Ben Coakwell and his teammates kept their heads down in Beijing — and that helped them win a bronze medal.
Coakwell, a 34-year-old product of Moose Jaw, was the brakeman in the Canadian sled that finished third in the four-man bobsleigh during the Winter Olympics.
The medal was the first for Coakwell in three Olympic appearances, but he didn’t know he was winning it while as his sled hurtled down the track.
“Bobsled is such a strange sport in that you don’t know how fast you’re going when it’s happening,” Coakwell told The Green Zone’s Jamie Nye on Friday. “Even Justin (Kripps, Coakwell’s driver) doesn’t know.
“I have to brake the sled at the end of the run and (usually) I just listen for the cheers. It felt like forever this time. I was just waiting for it and waiting for it and then I heard it and I was like, ‘All right! Let’s go!!’ ”
Kripps, Coakwell, Ryan Sommer and Cam Stones were third after each of the first, second and third runs. Entering the fourth and final run, they were just 0.08 seconds ahead of Germany’s Christoph Hafer.
Driving right before Kripps, Hafer posted a time of 59.25 seconds in his last run. The clock showed Kripps was losing time to the German sled in his final run, but he somehow made up ground in the final few turns and edged Hafer for third by 0.06 seconds.
“I wish people understood (that) once you start losing time in a bobsleigh run, usually you don’t get that time back,” Coakwell said. “Usually it bleeds and bleeds and bleeds until you go negative. That’s how it goes 99 per cent of the time.
“Where those few hundredths came from (in Beijing), I’ll never know. It’s just nuts to me.”
Coakwell attributed the crew’s success to the familiarity the four men have with each other and the rhythm they’ve developed since becoming teammates four years ago.
They’ve also become quite familiar with knowing what it takes to get from the start to the finish as fast as they can.
“It’s a very volatile thing to go down the track; it’s loud and it’s very rough,” Coakwell said. “There’s no suspension system in these things. I can’t really explain or get the point across of just how ridiculous it is, but you have to find some peace in that process.
“It’s a minute of pushing as hard as you can and then centring your breathing and lowering your heart rate again so you can sit low and ride smooth and loose so that all the vibration in the track goes through you. I find that’s the best way to be fast down the track — at least for us.”
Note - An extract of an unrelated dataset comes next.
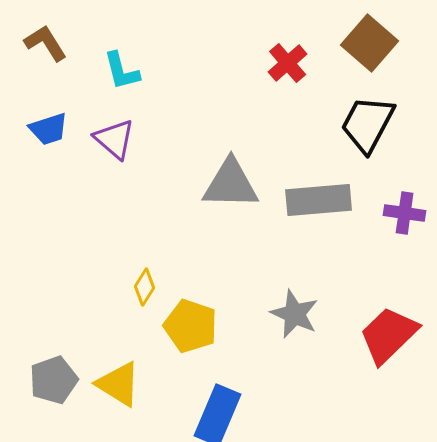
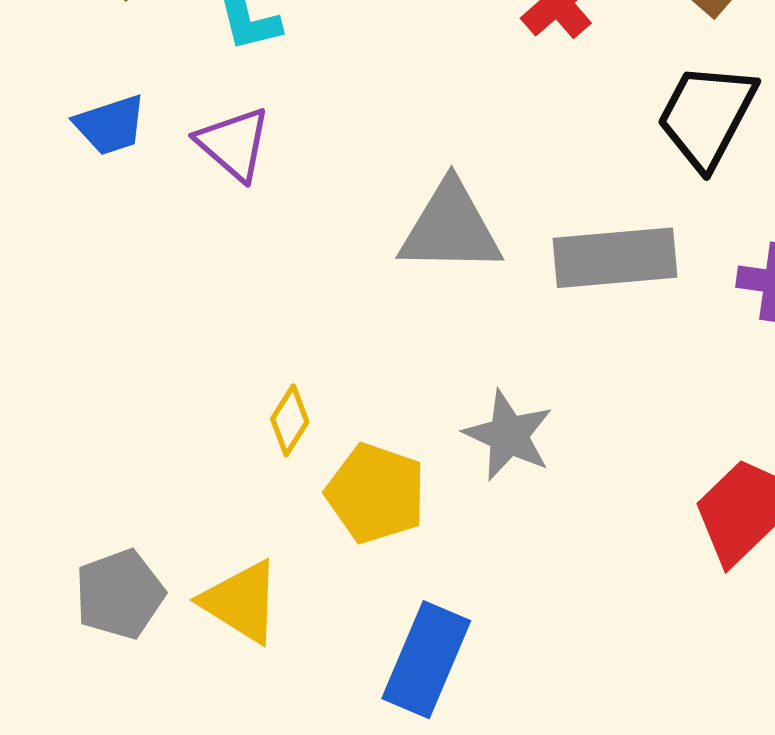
gray star: (295, 314) -> (508, 435), moved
Coakwell ran track at the University of Saskatchewan, so he knows about searching for speed. He also was a running back with the Huskies football team, and the gridiron is becoming a training ground for the Canadian bobsleigh team.
The squad in Beijing featured former football players like Coakwell and Sam Giguere as well as current CFLer Jay Dearborn. Previous teams have included ex-football players like Jesse Lumsden and Lyndon Rush.
“You need the body weight but you need to be fast,” Coakwell said when asked why football players can be good bobsledders. “It’s one of those things where the transition is easy if you have that.
“The other thing is, football requires heart to be good at it. You can take a team that’s less talented and if you can pull out that heart, then they’re going to be successful. I think bobsleigh’s the same way.
“You’re pushing a heavy object in front of you and there are some intangibles there that you can’t really measure that some people just tend to have. It seems like football players can tap into that.”
Kripps currently is Canada’s leading driver, but he used to be a brakeman. Could a similar move be in Coakwell’s future?
“I have no interest in that,” he said with a chuckle. “I would say that being a driver is equivalent to being a QB. There’s just a lot of extra work you’ve got to do.
“I just want to train and push and be an animal in that regard.”